March 2009    (updated)                                                                             

Nice building - shame about the location

 

 

 

This (left) is where an planning applicant wanted to build a new shop or office - around the chimney of the former coach manufactory

 

 

 

 

 

THIS open space in the centre of town could have been lost if permission had been given to build a new shop or office, wrapped round the 19th century chimney of a smithy which provided parts for a coach manufactory next to it. 

   At it happened, the applicant withdrew the application.

   It remains an open area in The Cocoa Yard - a pleasant pedestrian way that links Hospital Street and Pillory Street. It wouldn't have been the same as The Cocoa House Passage!

   For copyright reasons, I couldn't show you a picture of the proposed shop/office which the site owners would like to build there. But - I have to admit - it would have been impressive, although it would have spoiled the area, leaving just the walk through. The Cocoa Walk??

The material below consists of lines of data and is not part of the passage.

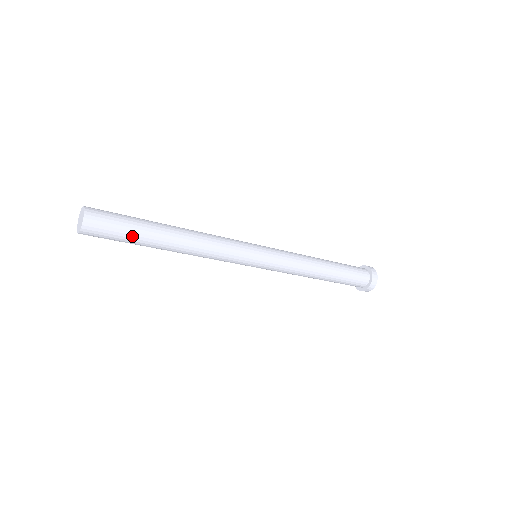
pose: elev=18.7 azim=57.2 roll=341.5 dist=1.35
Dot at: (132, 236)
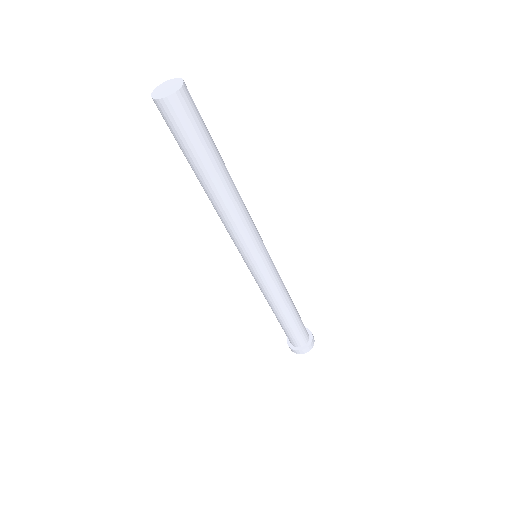
Dot at: (209, 138)
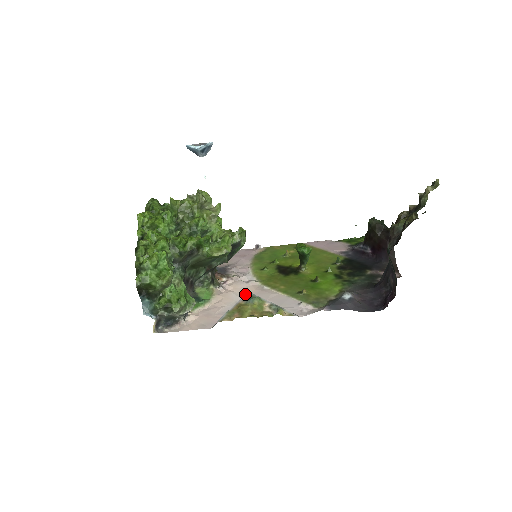
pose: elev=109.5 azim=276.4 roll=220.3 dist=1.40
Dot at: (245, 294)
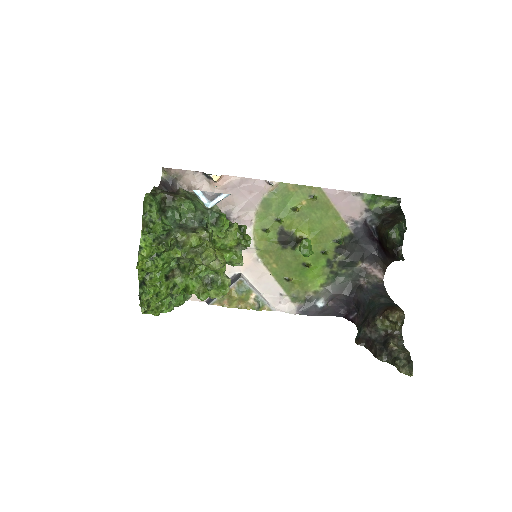
Dot at: (237, 280)
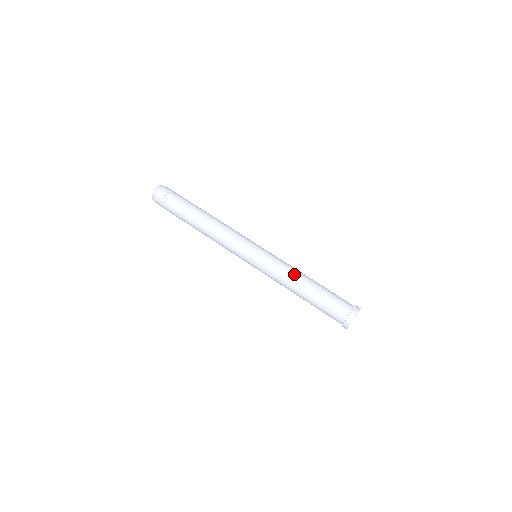
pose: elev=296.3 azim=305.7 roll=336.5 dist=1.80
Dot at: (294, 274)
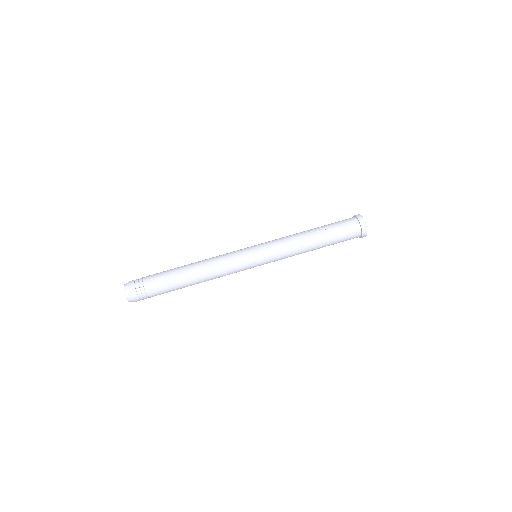
Dot at: (300, 244)
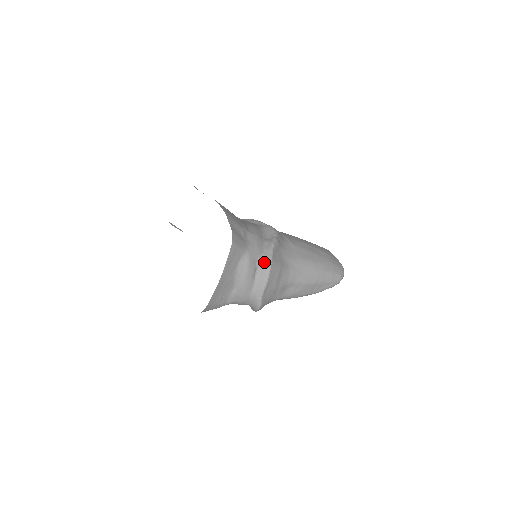
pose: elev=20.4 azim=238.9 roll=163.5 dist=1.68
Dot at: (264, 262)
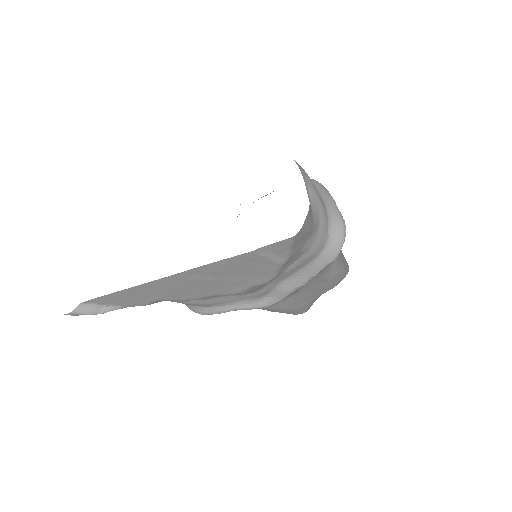
Dot at: occluded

   One of the things objectors didn't like was that part of the new building will be built around the brick chimney which is currently an object (centre) of interest to townspeople and visitors alike. One of the objectors was Nantwich Civic Society, whose Chairman, Jeff Stubbs, said: ". . . we consider that to build another structure on this particular site is the wrong thing to do. If (the chimney) is incorporated into the new building much of it will be lost to public scrutiny."

   The Millennium Clock which stands in front of the chimney would not be affected.

    Nantwich Town Council was among those who objected to the planning application.

    Actually, the excellent graphics accompanying the planning application showed a single-storey structure next to the proposed shop or office - the entrance area to the new building - wrapped around behind the chimney, leaving the front face still visible.

  The chimney would not have been left thrusting out of the roof of the building as I first thought might be the case.  

   But a view into the chimney - at the rear of the structure - would have been inside the single-storey structure.

 

   It would seem that this could have been part of, and might therefore be hidden behind, a display area. And if the new building had been taken over as an office, would it have been the type to which the public had access anyway?

   However, perhaps more important than the loss of the visual aspect of the chimney was that the proposed building - while fitting in an historic town like Nantwich - would, in my opinion, have been out of keeping with other, modern, buildings in The Cocoa Yard. As you will see from my picture (above), these are two- or three-storey brick-built buildings.

   The two-storey part of the proposed shop/office would have been half-timbered with a gable end facing The Cocoa Yard. If this were a genuine old structure, still surviving the passing years, there might be some justification for it being there.

   But to build it anew would have been out of keeping with the area. From the artist's/architect's drawings, it looked like a great building, but it would have been in the wrong place.